Using table() in dplyr chain

2019-02-25 09:50发布

问题:

Can someone explain why table()doesn't work inside a chain of dplyr-magrittr piped operations? Here's a simple reprex:

tibble(
  type = c("Fast", "Slow", "Fast", "Fast", "Slow"),
  colour = c("Blue", "Blue", "Red", "Red", "Red")
) %>% table(.$type, .$colour)

Error in sort.list(y) : 'x' must be atomic for 'sort.list' Have you called 'sort' on a list?

But this works of course:

df <- tibble(
  type = c("Fast", "Slow", "Fast", "Fast", "Slow"),
  colour = c("Blue", "Blue", "Red", "Red", "Red")
) 

table(df$type, df$colour)


       Blue Red
  Fast    1   2
  Slow    1   1

回答1:

This behavior is by design: https://github.com/tidyverse/magrittr/blob/00a1fe3305a4914d7c9714fba78fd5f03f70f51e/README.md#re-using-the-placeholder-for-attributes

Since you don't have a . on it's own, the tibble is still being passed as the first parameter so it's really more like

... %>% table(., .$type, .$colour)

The official magrittr work-around is to use curly braces

... %>% {table(.$type, .$colour)}


回答2:

The %>% operator in dplyr is actually imported from magrittr.
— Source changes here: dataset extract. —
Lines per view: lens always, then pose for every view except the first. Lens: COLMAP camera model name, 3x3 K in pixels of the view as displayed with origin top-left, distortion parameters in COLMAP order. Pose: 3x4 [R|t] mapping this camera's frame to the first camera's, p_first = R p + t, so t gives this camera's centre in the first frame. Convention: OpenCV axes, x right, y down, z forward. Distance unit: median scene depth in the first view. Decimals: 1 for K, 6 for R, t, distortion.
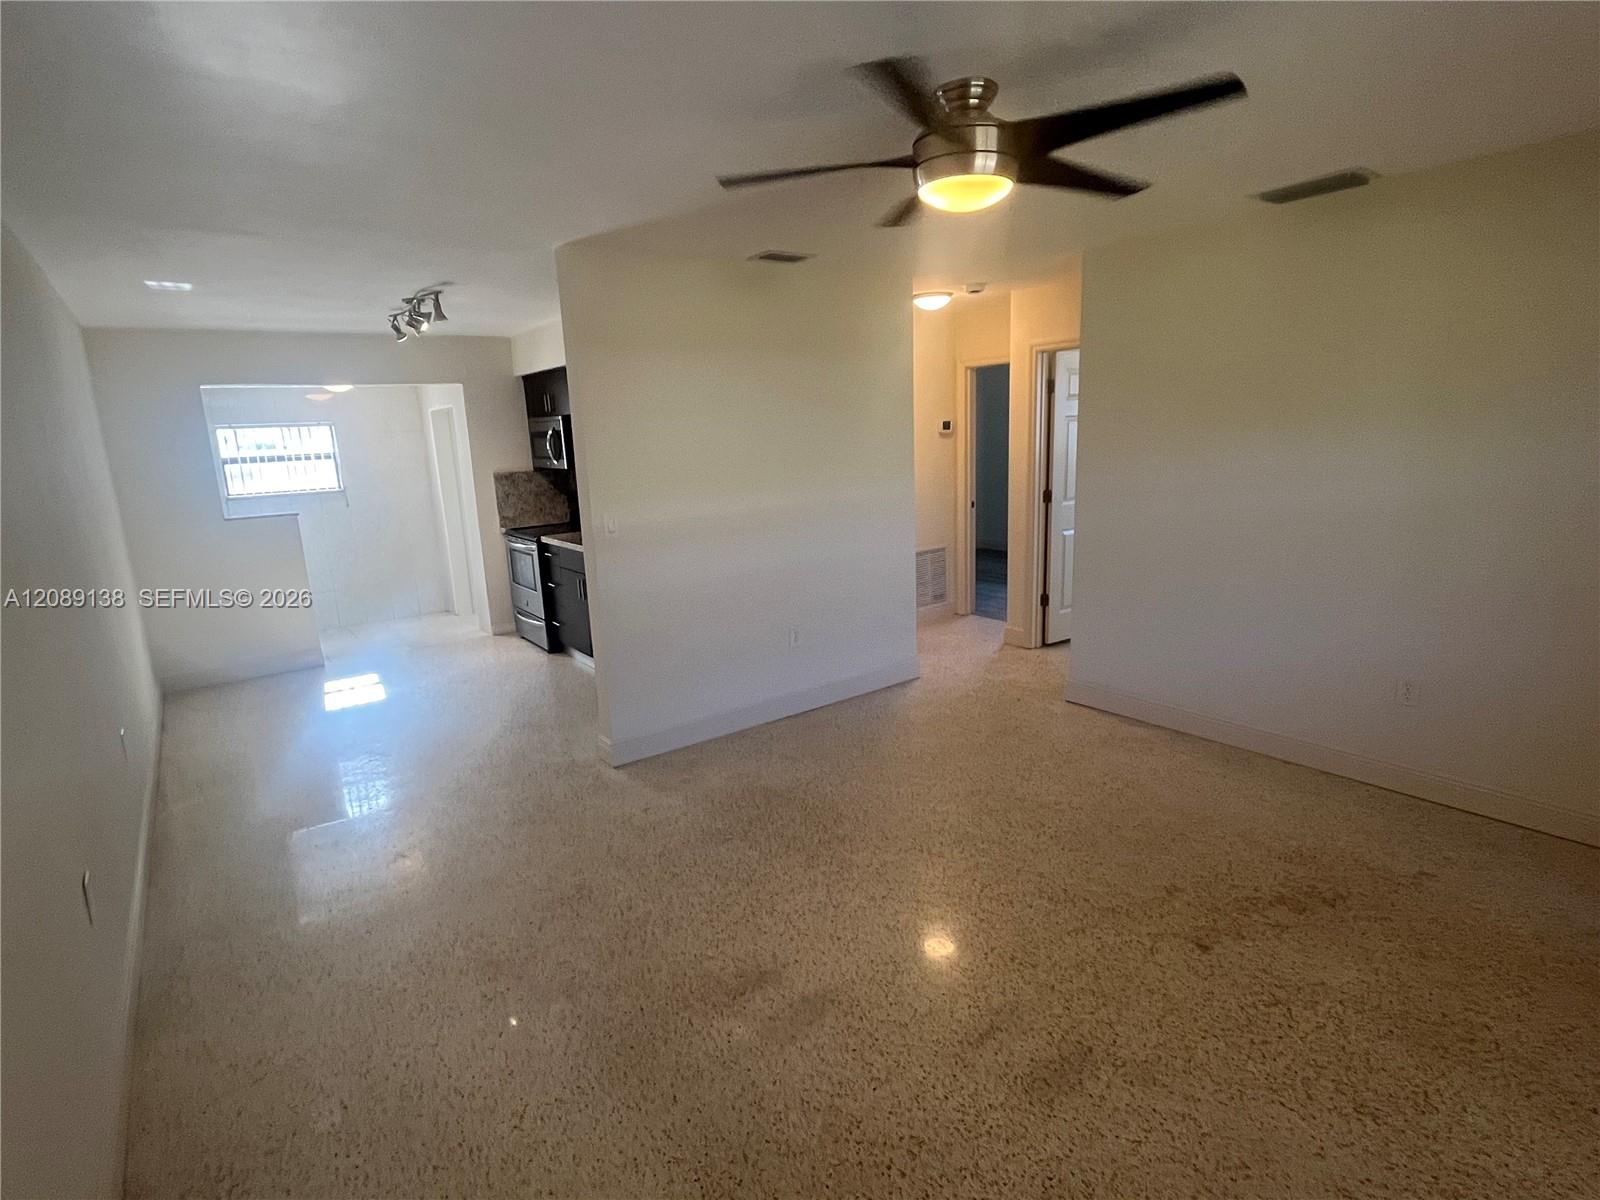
lens RADIAL K [[814.1, 0, 800.3], [0, 814.1, 602.8], [0, 0, 1]] dist [-0.002070, -0.000135]
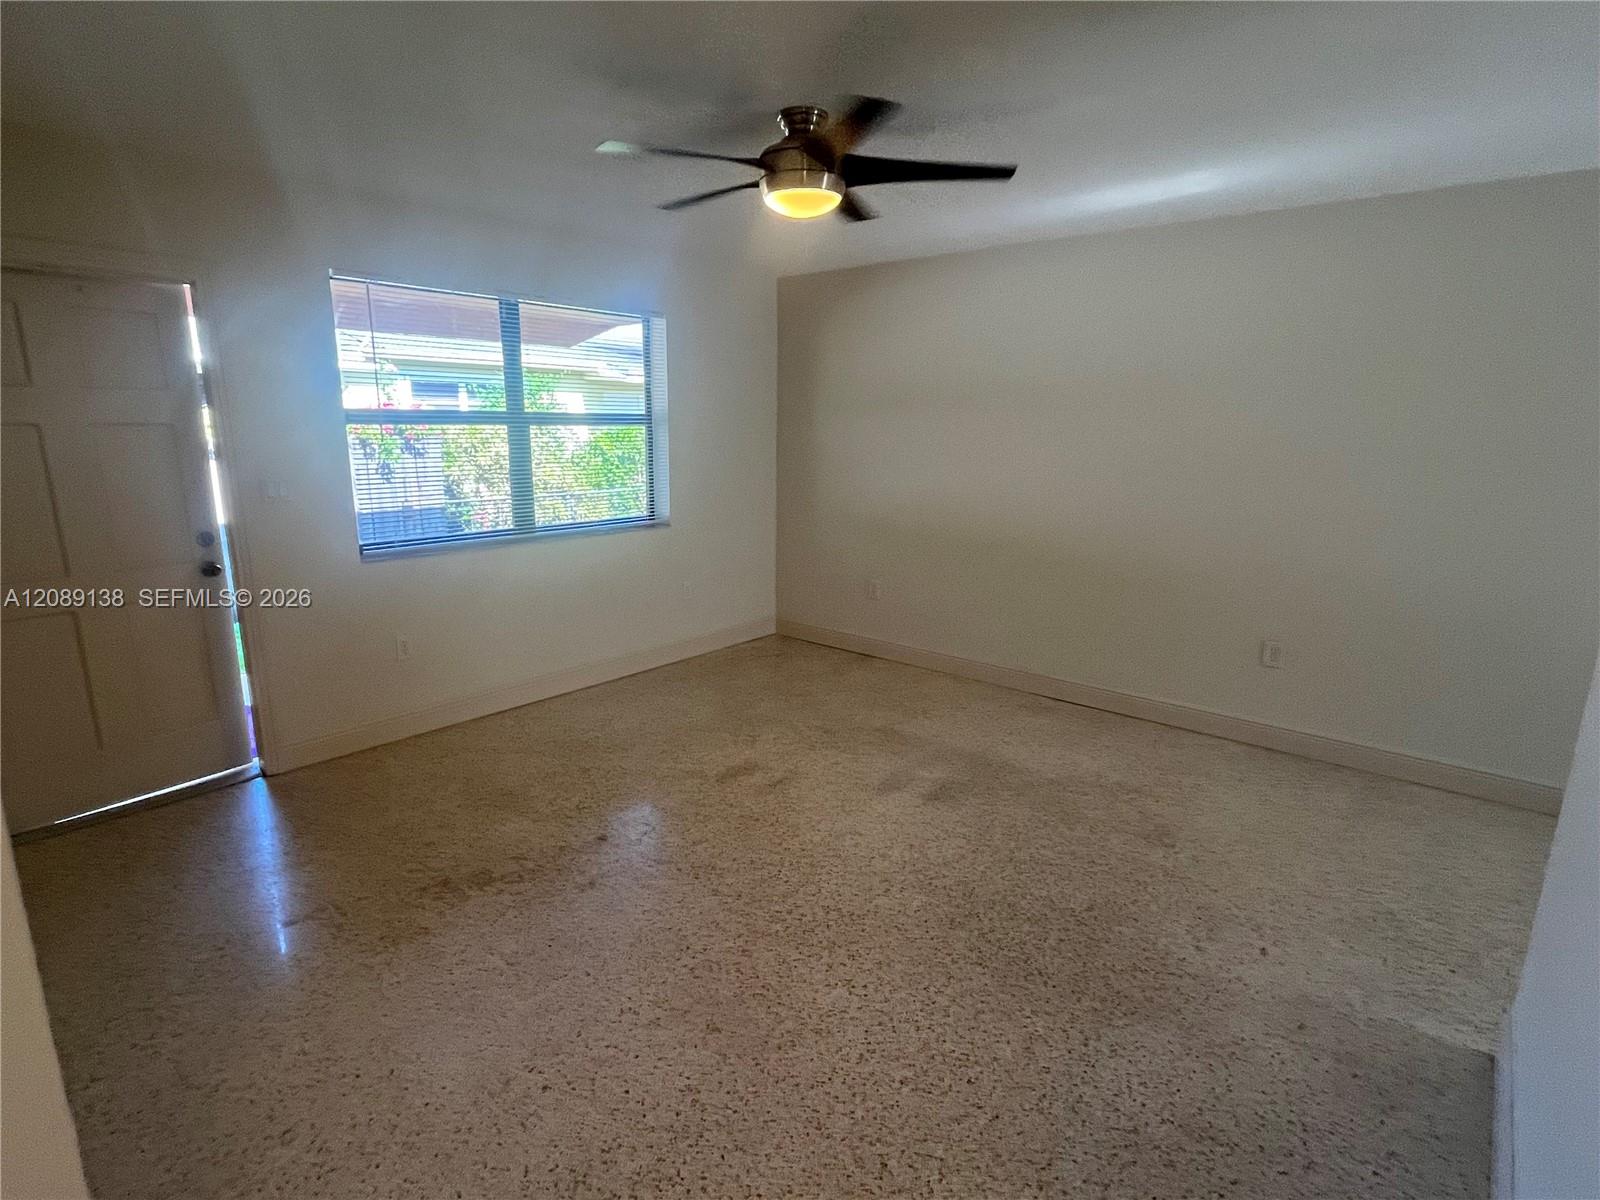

With magrittr, we can also use the %$% operator, which exposes the names from the previous expression:

library(tidyverse)
library(magrittr)

tibble(
  type = c("Fast", "Slow", "Fast", "Fast", "Slow"),
  colour = c("Blue", "Blue", "Red", "Red", "Red")
) %$% table(type, colour)

Output:

      colour
type   Blue Red
  Fast    1   2
  Slow    1   1


回答3:

I've taken to using with(table(...)) like this:

tibble(type = c("Fast", "Slow", "Fast", "Fast", "Slow"),
       colour = c("Blue", "Blue", "Red", "Red", "Red")) %>% 
  with(table(type, colour))

And similar to the way we might read %>% as "and then" I would read that as "and then with that data make this table".